Нестор выглядел очень скверно, и дело было не только в физических страданиях, но в душевной ране, которая, казалось ему, никогда не зарубцуется. Живым вставал перед мысленным взором юный Мариан Хложник с его озорной улыбкой, и один за другим проходили мимо лазаретной койки в ночной темноте все его товарищи. «А ты, лейтенант, жив!..»
Он метался на своей узкой койке, и то ему казалось, что он лежит среди убитых партизан на крестьянском возу, то над его головой свистела плетка обер-лейтенанта из гестапо.
«Ты скажешь, где партизаны?» — преследовал его днем и ночью голос обер-лейтенанта.
Этот голос имел множество интонаций — от нежно-певучего минора до звериного рыка.
«Ты скажешь, кто здесь помогает партизанам?!»
Он вообще не отвечал. Сжав окровавленные губы, он не отрывал своих ненавидящих глаз от искривленного рта обер-лейтенанта и молчал. И его молчание было красноречивей любых слов. А обер-лейтенант Ферц, сын .ресторатора Ферца, не мог поверить, что нельзя разжать этих окровавленных губ силой, и вновь и вновь задавал тот же вопрос:
«Ты скажешь, где партизаны?!» — и опять взвивалась свинцовая плеть.
«Твое счастье, Ферц, что мои руки стянуты веревкой, — повторял Нестор, — но все равно ты боишься меня, Ферц, даже связанного.

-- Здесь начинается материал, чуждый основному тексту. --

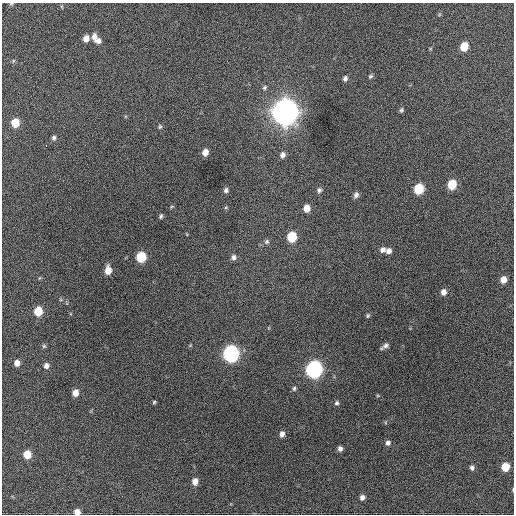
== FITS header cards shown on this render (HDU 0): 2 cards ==
NAXIS1  =                  512 / Axis length
NAXIS2  =                  512 / Axis length

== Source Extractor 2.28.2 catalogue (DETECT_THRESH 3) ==
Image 512 x 512 px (HDU 0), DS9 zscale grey, 1 PNG px = 1 image px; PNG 516 x 516 px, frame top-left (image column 1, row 512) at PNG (2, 3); no overlay
Background 801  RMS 22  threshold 64.8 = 3 sigma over >= 5 px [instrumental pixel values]
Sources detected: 55; all 55 listed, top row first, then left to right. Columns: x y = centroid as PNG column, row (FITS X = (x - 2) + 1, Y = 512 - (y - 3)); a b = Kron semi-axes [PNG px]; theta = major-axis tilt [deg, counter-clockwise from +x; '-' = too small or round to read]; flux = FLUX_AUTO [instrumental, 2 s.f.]
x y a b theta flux
11 4 5 3 - 1.4e+03
94 37 10 6 -86 7.7e+03
86 38 7 6 - 1.0e+04
98 41 7 6 - 5.9e+03
464 46 7 6 - 2.7e+04
13 61 5 3 - 1.7e+03
370 76 6 4 39 2.3e+03
345 78 6 5 - 3.9e+03
264 88 6 6 - 2.8e+03
401 110 6 5 - 2.5e+03
285 112 10 9 - 2.4e+06
15 123 7 6 - 2.8e+04
160 127 6 5 - 2.2e+03
54 138 6 5 - 3.3e+03
46 145 2 2 - 3.0e+03
205 152 6 5 - 1.0e+04
283 155 7 6 - 5.9e+03
452 184 7 6 - 3.9e+04
419 189 7 6 - 5.5e+04
226 190 6 5 - 3.6e+03
319 190 7 6 - 4.0e+03
356 195 7 6 - 4.7e+03
307 208 7 6 - 1.4e+04
161 216 6 4 66 2.5e+03
292 237 7 6 - 5.7e+04
266 242 7 6 - 3.8e+03
383 250 8 6 25 6.3e+03
389 251 6 6 - 6.3e+03
141 257 7 6 - 6.0e+04
234 257 7 6 - 5.0e+03
108 270 7 5 85 1.7e+04
503 280 6 5 - 1.2e+04
443 292 7 6 - 7.5e+03
38 311 7 6 - 3.3e+04
368 316 6 4 88 2.2e+03
44 346 6 5 - 2.2e+03
385 346 8 5 31 5.3e+03
231 354 8 7 - 4.7e+05
17 363 6 5 - 9.8e+03
46 366 6 6 - 5.9e+03
314 369 8 7 - 5.4e+05
294 388 6 5 - 2.6e+03
75 393 7 6 - 1.2e+04
154 402 5 4 - 1.9e+03
337 403 6 6 - 2.9e+03
282 434 7 5 79 6.5e+03
388 443 6 6 - 4.3e+03
340 449 5 5 - 5.4e+03
27 454 6 6 - 2.4e+04
505 467 6 6 - 3.0e+04
472 468 6 5 - 4.0e+03
195 482 6 6 - 1.0e+04
513 489 5 2 - 1.3e+03
362 497 6 5 - 5.6e+03
77 512 5 5 - 1.0e+04
At the frame edge (FLAGS 8, measured only in part): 3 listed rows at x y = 11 4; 513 489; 77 512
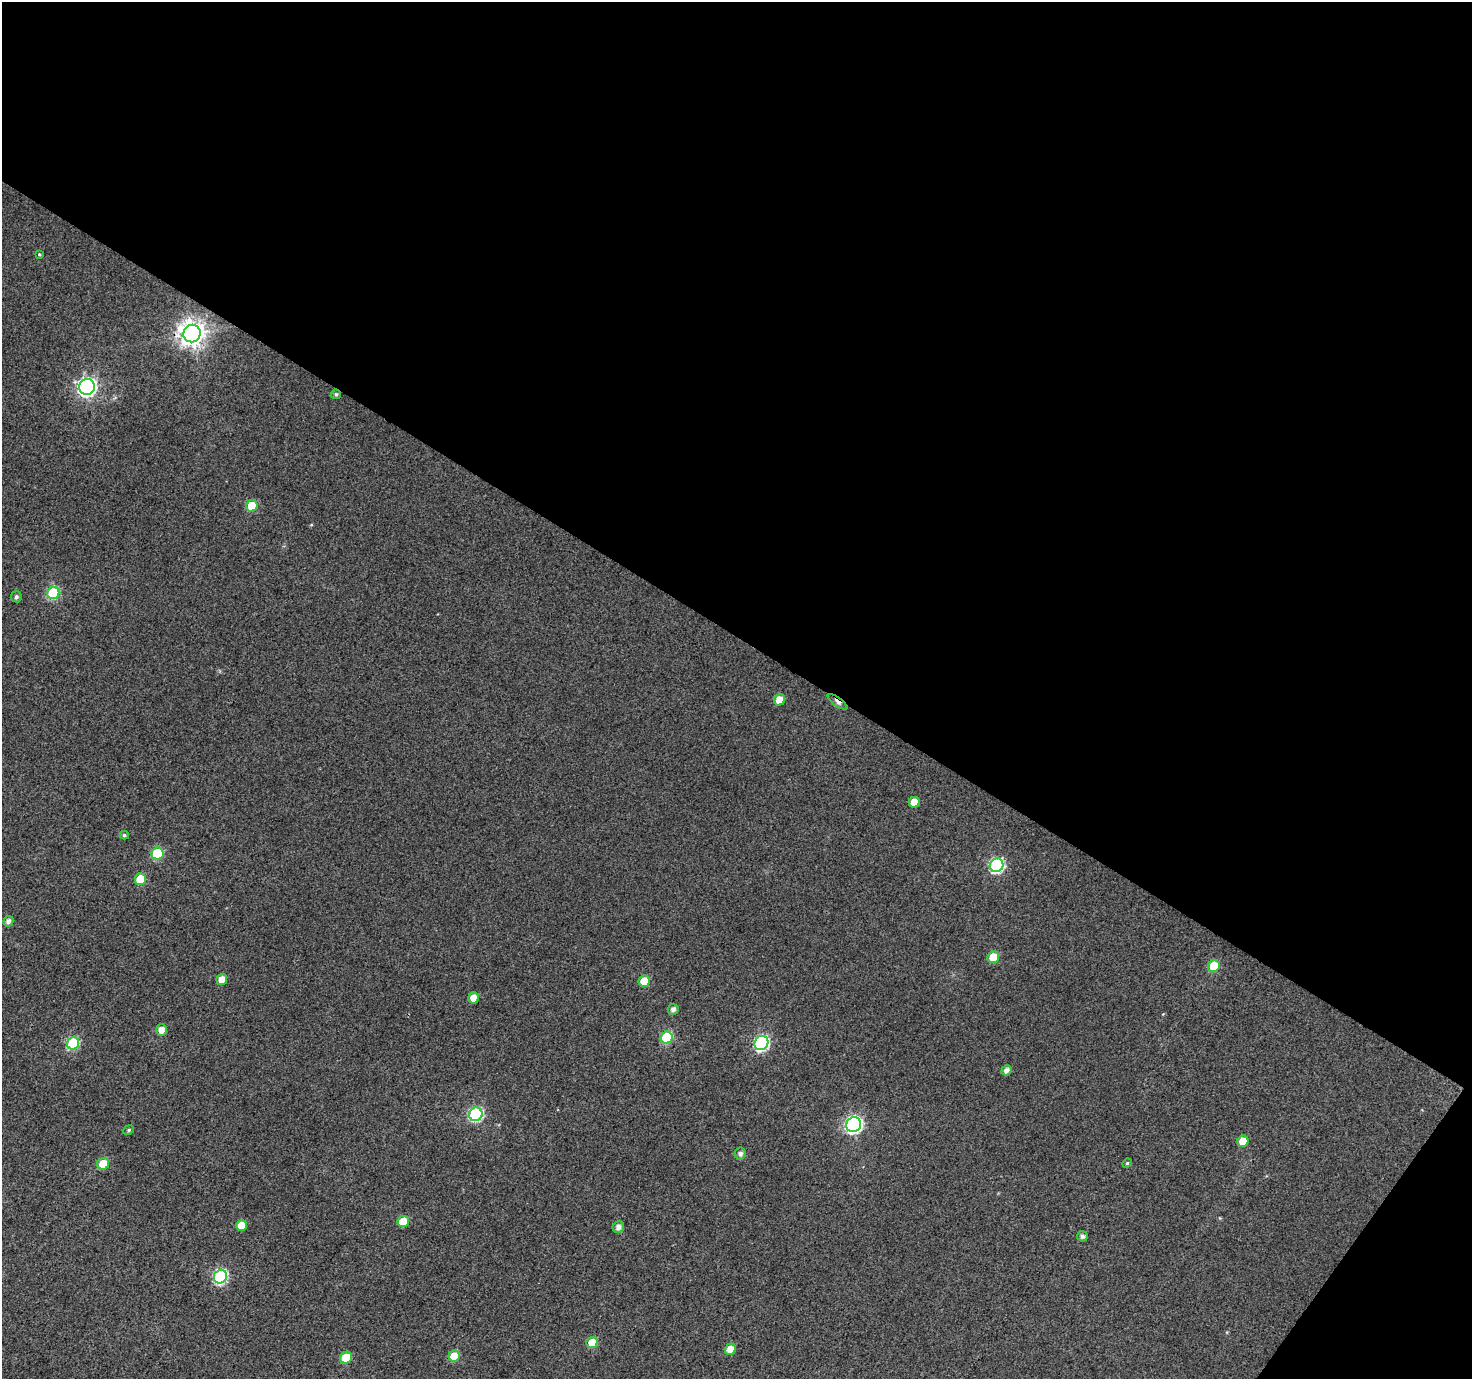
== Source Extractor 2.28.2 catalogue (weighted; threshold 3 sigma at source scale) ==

Ведь ты боишься, Ферц…»
И теперь, в неярком свете парафиновой плошки, в партизанском лазарете, Нестор опять выкрикивал эти слова прямо в лицо Ферцу.

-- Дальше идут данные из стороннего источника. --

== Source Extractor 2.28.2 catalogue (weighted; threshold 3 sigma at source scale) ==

— Он бредит, — тихо объяснил доктор Сухаренко Тане Кашириной, — и страшные видения еще долго будут тревожить его сон. Что поделаешь! Против этого у меня нет порошков…
Утром в лазарет пришел Зорич. Он был весел и шутил, рассказал о переполохе, произведенном в топольчанской гестапо бегством русских. Как сообщила партизанская разведка, немцы допросили всех, несших в ту ночь службу по охране тюрьмы. Ни один человек не мог объяснить, кто усыпил надзирателя и как проникли злоумышленники в тюрьму. Янек и вовсе не был назван: Франц отлично помнил, как он искал кнутовище в пустой телеге и занозил палец. Отец Янека был в отъезде. В гестапо были уверены, что это дело рук партизан.